### ASSIGNED TASK
Each line of the data below from the one holding "project, all construction" to the one holding "Section 30604(a) of", inclusive, is to be reproduced exactly; no other line belongs in the answer.

[Transcribed page contents]
#####

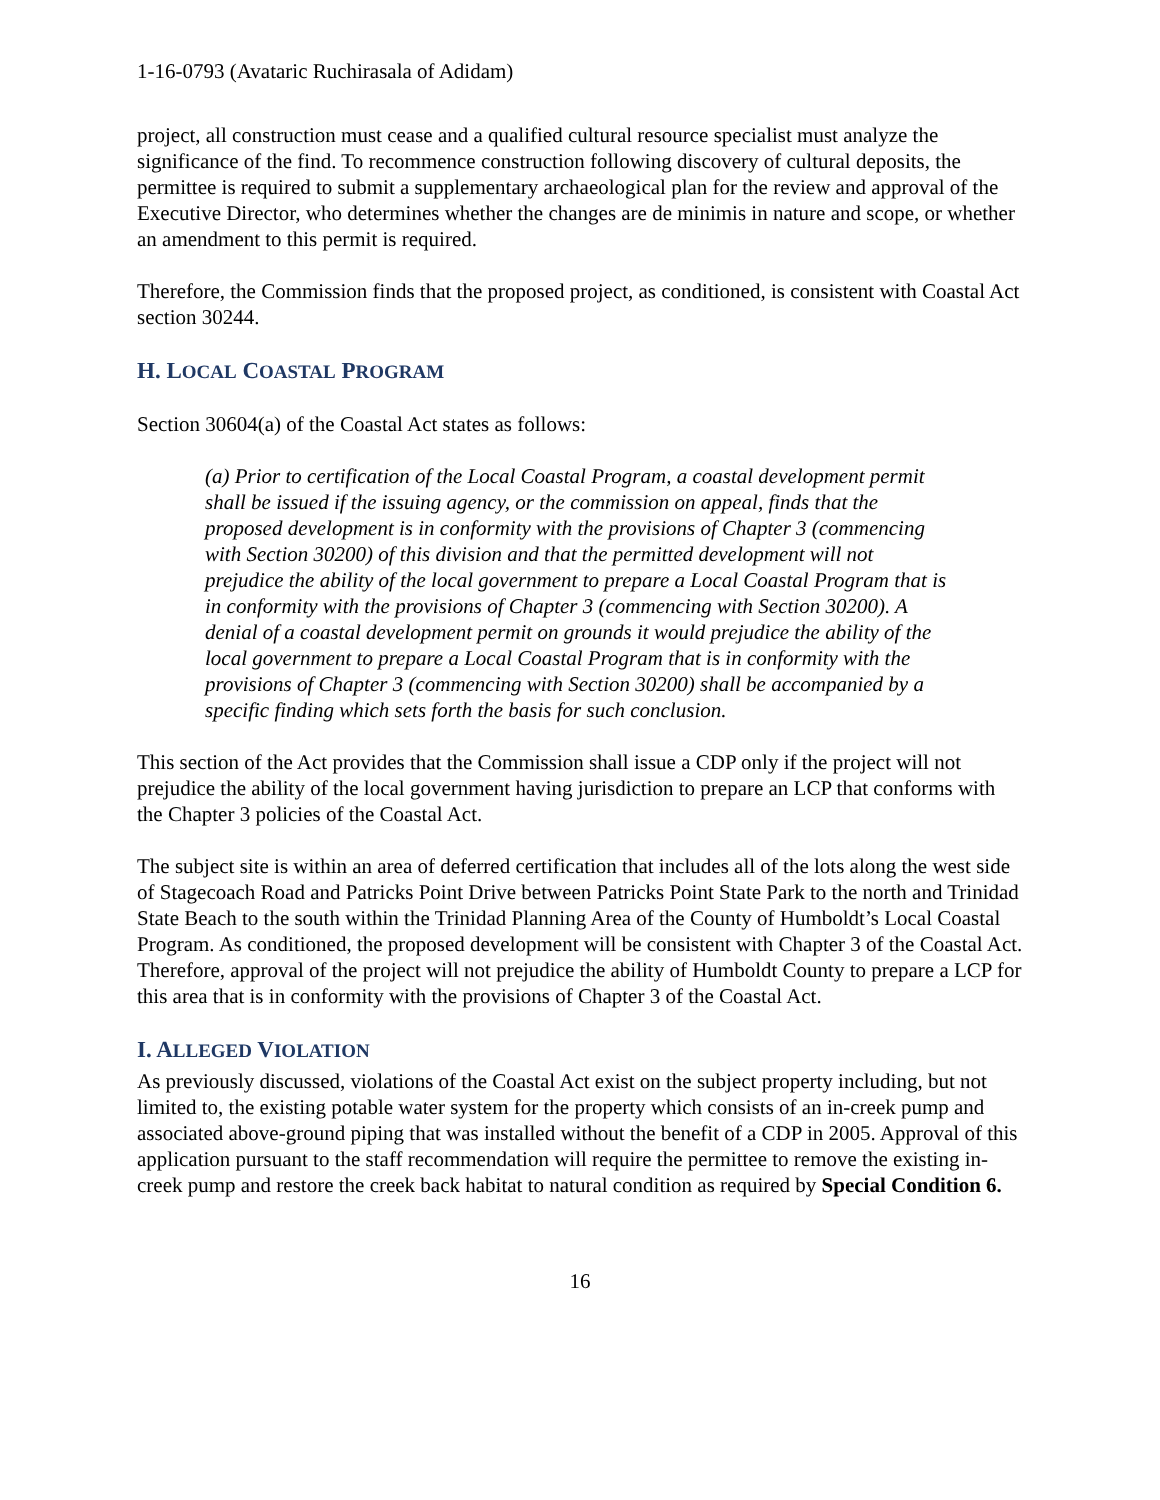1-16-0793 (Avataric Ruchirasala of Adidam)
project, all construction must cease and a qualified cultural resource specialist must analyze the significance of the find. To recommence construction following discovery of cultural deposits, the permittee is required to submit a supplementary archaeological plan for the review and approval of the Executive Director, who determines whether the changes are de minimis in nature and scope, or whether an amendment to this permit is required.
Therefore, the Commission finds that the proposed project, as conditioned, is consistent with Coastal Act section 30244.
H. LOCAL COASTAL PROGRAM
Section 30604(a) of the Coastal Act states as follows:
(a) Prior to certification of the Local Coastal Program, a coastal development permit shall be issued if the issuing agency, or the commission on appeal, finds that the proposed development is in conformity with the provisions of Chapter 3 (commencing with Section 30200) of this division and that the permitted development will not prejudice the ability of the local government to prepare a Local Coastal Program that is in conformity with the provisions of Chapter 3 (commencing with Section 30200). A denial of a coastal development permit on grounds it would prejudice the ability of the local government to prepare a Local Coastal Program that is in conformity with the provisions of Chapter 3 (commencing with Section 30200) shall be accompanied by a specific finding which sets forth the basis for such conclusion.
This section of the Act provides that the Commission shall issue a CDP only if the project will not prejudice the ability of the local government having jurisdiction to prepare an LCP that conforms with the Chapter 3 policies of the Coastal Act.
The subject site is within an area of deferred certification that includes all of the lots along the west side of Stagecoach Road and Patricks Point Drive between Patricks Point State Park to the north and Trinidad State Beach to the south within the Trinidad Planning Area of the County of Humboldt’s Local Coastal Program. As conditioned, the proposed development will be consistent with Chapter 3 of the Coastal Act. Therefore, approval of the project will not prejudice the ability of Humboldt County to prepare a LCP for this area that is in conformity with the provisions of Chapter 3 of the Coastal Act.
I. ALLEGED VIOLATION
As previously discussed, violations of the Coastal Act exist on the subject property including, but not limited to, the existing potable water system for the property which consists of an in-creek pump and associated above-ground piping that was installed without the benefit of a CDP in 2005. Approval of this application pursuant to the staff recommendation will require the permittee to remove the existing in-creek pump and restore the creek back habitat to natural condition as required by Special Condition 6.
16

#####

### SOLUTION FOR THIS EXERCISE
project, all construction must cease and a qualified cultural resource specialist must analyze the significance of the find. To recommence construction following discovery of cultural deposits, the permittee is required to submit a supplementary archaeological plan for the review and approval of the Executive Director, who determines whether the changes are de minimis in nature and scope, or whether an amendment to this permit is required.
Therefore, the Commission finds that the proposed project, as conditioned, is consistent with Coastal Act section 30244.
H. LOCAL COASTAL PROGRAM
Section 30604(a) of the Coastal Act states as follows:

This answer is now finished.